» **Information provided**
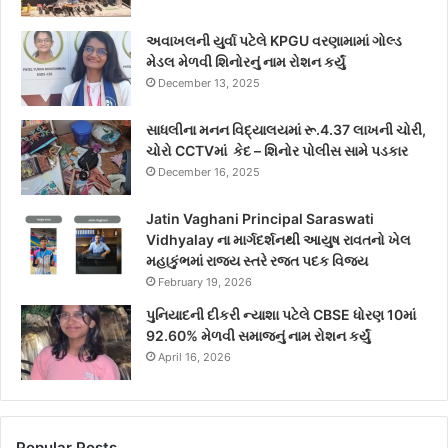
અવાખલની યુર્વા પટેલે KPGU વરણામામાં ગોલ્ડ
મેડલ મેળવી શિનોરનું નામ રોશન કર્યું
December 13, 2025
સાધલીના મનન વિદ્યાલયમાં રૂ.4.37 લાખની ચોરી,
ચોરો CCTVમાં કેદ – શિનોર પોલીસ સામે પડકાર
December 16, 2025
Jatin Vaghani Principal Saraswati
Vidhyalay ના માર્ગદર્શનથી આયુષ રાવતનો ખેલ
મહાકુંભમાં રાજ્ય સ્તરે રજત પદક વિજય
February 19, 2026
પુનિયાદની દીકરી ન્યાશા પટેલે CBSE ધોરણ 10માં
92.60% મેળવી સમાજનું નામ રોશન કર્યું
April 16, 2026
Popular Posts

» **Your assignment**
Can you reproduce the text read from every item above with "Popular Posts" swapped for "Trending Posts" and nothing else altered, leaving out the pictures?

» **Exercise answer**
અવાખલની યુર્વા પટેલે KPGU વરણામામાં ગોલ્ડ
મેડલ મેળવી શિનોરનું નામ રોશન કર્યું
December 13, 2025
સાધલીના મનન વિદ્યાલયમાં રૂ.4.37 લાખની ચોરી,
ચોરો CCTVમાં કેદ – શિનોર પોલીસ સામે પડકાર
December 16, 2025
Jatin Vaghani Principal Saraswati
Vidhyalay ના માર્ગદર્શનથી આયુષ રાવતનો ખેલ
મહાકુંભમાં રાજ્ય સ્તરે રજત પદક વિજય
February 19, 2026
પુનિયાદની દીકરી ન્યાશા પટેલે CBSE ધોરણ 10માં
92.60% મેળવી સમાજનું નામ રોશન કર્યું
April 16, 2026
Trending Posts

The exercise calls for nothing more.